Travail demandé -> Recopiez mot pour mot, dans l'extrait choisi ci-dessous, tout le passage allant de « J'ai été outré » jusqu'à « est elle différente. ».

Geodis a été une mauvaise expérience. Cette société s'occupait de l'importation de masques venant en particulier de Chine et faisait sonne métier de logisticien ; la cellule de crise a cru qu'elle serait plus performante que les grossistes-répartiteurs. Elle a distribué des masques pendant une semaine ; cela a été un fiasco. Selon notre enquête, 10 % des pharmaciens n'ont jamais reçu de masques chirurgicaux, d'autres en ont reçu trop, et certains n'ont eu que des masques enfants alors qu'ils en avaient besoin de masques adultes ; il y a également eu des incidents, des cartons arrivés ouverts, et personne ne savait quelle quantité il devait recevoir. On a très vite mis fin à ce système, unanimement reconnu comme inadapté. Chacun s'est accordé sur le fait que l'approvisionnement classique par les grossistes-répartiteurs était plus performant et plus facile à piloter, même s'il a également connu quelques imperfections du fait de la pénurie.

J'ai été outré des propos tenus durant leur audition par les biologistes médicaux libéraux sur les TROD. Ces tests doivent simplement permettre d'informer les patients. Ils s'appellent TROD mais ce sont les mêmes que les tests diagnostiques rapides (TDR) utilisés en laboratoire de biologie médicale. Ce sont les mêmes tests, référencés et contrôlés par le centre national de référence (CNR) et leur fiabilité est comprise entre 98 et 99 %. La technique de dosage d'immunoabsorption par enzyme liée (ELISA) est elle différente.

Données fournies ->
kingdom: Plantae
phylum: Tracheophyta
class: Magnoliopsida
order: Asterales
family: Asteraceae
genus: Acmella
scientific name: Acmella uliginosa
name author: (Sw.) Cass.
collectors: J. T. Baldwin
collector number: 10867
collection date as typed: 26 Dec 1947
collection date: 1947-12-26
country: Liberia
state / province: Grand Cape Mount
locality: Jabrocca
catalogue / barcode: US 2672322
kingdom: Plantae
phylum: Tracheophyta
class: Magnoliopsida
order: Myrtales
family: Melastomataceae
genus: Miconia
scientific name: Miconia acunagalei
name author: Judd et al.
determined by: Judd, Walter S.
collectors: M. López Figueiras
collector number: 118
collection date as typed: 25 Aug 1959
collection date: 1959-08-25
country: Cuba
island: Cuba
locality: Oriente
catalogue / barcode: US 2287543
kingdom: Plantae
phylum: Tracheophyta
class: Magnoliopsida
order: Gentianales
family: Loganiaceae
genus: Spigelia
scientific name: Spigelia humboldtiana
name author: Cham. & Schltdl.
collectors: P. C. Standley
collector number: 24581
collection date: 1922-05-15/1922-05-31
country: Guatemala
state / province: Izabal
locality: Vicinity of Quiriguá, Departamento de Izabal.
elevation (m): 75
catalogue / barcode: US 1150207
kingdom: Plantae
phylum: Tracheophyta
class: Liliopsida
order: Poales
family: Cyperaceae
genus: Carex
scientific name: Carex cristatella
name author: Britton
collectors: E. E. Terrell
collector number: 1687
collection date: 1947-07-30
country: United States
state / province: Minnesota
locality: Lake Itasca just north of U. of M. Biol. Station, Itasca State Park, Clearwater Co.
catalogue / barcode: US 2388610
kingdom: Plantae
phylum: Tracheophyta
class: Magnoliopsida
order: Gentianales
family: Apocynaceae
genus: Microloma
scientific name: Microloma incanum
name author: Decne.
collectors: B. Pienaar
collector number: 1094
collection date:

Corrigé proposé ->
J'ai été outré des propos tenus durant leur audition par les biologistes médicaux libéraux sur les TROD. Ces tests doivent simplement permettre d'informer les patients. Ils s'appellent TROD mais ce sont les mêmes que les tests diagnostiques rapides (TDR) utilisés en laboratoire de biologie médicale. Ce sont les mêmes tests, référencés et contrôlés par le centre national de référence (CNR) et leur fiabilité est comprise entre 98 et 99 %. La technique de dosage d'immunoabsorption par enzyme liée (ELISA) est elle différente.